WHY DO SMALLS AND MICROS POP ON NO NEWS?
I thought I would write my opinions on the above after listening to a Claude Walker podcast. I like CW; he is, for me, a “new age” investor, being a Millennial, so having been born when I was helping to manage billions of FUM. He appears to have a process, putting him ahead of most, and I am interested in the investing views of the next generation, since it is likely to be different to mine. Unfortunately, there will be fewer Boomers and more Millennials in the mix going forward, that is certain. Lol
Anyway, back to the story. CW was attempting to explain why stock prices move in certain ways and was using the lens of index inclusion as an explanation of that. Ok, that is a reasonable thesis, but I would outline the following and put forward my thesis, having observed it in action many times.
There are two things against the index inclusion thesis. One is that it is too obvious; even over a decade ago, there were stories of even index funds front-running index inclusion. They could do this, knowing what was coming and putting a position in beforehand. That way, they get any upside, maybe for themselves, and are set against the index. This is small fry for these funds. Tiny percentage moves, but since their fees are very low, it might be worth the trouble. Secondly, unlike their large-cap brethren, I don’t know any small or micro guys that index hug. In fact, it's one of the advantages of being at that end of the market. The big guys have a stable and concentrated top 20, which is bad for active management; the smalls have a dynamic and an index much more easily beaten. So little incentive to index anything. There is much more I can go on with this, but it's not the main point. The summary here is that the index inclusion front running is small fry, too easily arbitraged out and not worth the trouble, would be my view, for active managers.
So why do stocks seem to rally in a surprising way with no news? I would go in a completely different direction. To understand why, you must understand the information dissemination in the industry, especially at the small and micro end and the part brokers play in this.
A while ago, there was a story involving XXXX of XXX fame and broker YYYYY. I've met YYYY several times, and I don’t know XXXX. I am regurgitating publicly released stories here, and the truth may be quite different. What appears to have happened is that YYYY got an order from a large fund for a small stock. When that happens, an experienced broker would probably know the stock price is going higher. According to the story, YYYY then rang XXX and told him to buy before the order took effect. Why call XXXX? Well, I can only speculate. But XXXX is apparently (there are a lot of apparently here lol), the largest trader in the Australian market; he is a big fish. If you can get on his approved dealing list, it's worth a lot. I'm not saying what XXXX/YYYY did was wrong; and the facts could be quite different (who knows), people can make their own views on that, but I am highlighting the information highway that exists, driven through the broker network, especially at the small/micro end. To me, it's not surprising that it occurred, but surprising that it became public. I once spoke to a guy who worked at XXX and asked him how XXXX spent his day. He said he is on the phone all day; I suspect not talking to his mother.

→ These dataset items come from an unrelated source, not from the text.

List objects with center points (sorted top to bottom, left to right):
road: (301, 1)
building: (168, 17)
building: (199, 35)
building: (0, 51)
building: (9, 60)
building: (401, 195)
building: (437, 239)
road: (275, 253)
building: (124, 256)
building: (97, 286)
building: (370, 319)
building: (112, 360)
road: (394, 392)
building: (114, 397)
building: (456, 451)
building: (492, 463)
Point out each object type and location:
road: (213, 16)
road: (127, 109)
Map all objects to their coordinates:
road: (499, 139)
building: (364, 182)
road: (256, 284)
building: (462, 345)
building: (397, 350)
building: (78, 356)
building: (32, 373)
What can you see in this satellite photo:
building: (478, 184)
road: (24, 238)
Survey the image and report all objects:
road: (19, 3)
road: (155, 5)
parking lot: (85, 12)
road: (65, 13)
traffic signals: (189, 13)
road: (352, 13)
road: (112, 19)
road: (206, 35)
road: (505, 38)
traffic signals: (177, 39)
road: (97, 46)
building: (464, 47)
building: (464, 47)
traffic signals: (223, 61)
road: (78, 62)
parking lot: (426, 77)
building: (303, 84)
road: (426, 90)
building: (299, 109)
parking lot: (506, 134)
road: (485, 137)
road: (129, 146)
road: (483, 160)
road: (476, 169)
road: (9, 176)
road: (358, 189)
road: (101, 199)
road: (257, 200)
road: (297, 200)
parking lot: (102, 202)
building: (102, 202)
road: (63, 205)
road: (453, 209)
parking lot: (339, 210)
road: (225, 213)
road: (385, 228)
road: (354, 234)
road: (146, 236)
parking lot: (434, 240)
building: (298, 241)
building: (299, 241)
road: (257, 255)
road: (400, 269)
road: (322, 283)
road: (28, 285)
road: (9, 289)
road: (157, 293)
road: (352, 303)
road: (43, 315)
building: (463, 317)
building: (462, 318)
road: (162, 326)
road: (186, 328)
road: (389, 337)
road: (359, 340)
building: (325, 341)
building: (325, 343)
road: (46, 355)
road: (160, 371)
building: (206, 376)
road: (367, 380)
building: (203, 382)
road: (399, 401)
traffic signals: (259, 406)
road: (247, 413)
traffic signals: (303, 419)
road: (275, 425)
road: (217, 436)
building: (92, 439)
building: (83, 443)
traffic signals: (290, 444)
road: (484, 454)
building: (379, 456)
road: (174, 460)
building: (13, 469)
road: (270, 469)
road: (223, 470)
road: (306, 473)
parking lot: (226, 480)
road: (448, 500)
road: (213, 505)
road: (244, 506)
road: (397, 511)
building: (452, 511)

To leave the two gents behind, this is how the chain of events unfolds. FM “A” sees a stock moving for no identifiable reason. He starts ringing around his broker contacts to get information on that stock. His biggest fear is that his competitors are getting a jump on him.
FM-“I see XYZ up a lot today, any idea what's going on?
Broker 1—don know
Broker 2—I believe it's domestic buying, or foreign buying or corporate buying, or I'm not at liberty to tell you (that’s the best one).
Broker 3---heavy buying from the ABC broker who usually deals with blah blah.
There are many ways to get the information out without betraying client confidentiality.
Some fund managers play this game aggressively. They want to know who is buying and if they are likely to know something not well known, or just have heavy ongoing buying. This is not necessarily inside information and usually isn’t.
Once they find out any useful information, time is of the essence; you can't start a multi-week due diligence. its move now or it's useless information.
So what do we see? We see a stock no one talks about, then everyone seems to be on it, and then it goes quiet again after a big uplift.
I would say there are funds whose total value added comes from working this information channel very aggressively. A question I ask is Who is the puppet master? I think it varies; someone comes across an idea, and it goes viral.
Of course, I knew this existed when I was in the game, but I didn’t play this game. Ok, we will get into moral and legal issues here, but to each his own. I would point out that most of these players are retail-style fund managers, not institutional managers, who are subject to higher levels of diligence. I'm sure some would take issue with that, lol.
Anyway hope this gives you some idea about the fund management machinations. For retail punters, it's just part of the game. Unless you pay enough brokerage to get several calls a day from a broker, forget it. However, just knowing this gives you a better understanding and explanation of some situations.
If you think I appear overly cynical about my former industry, you're right.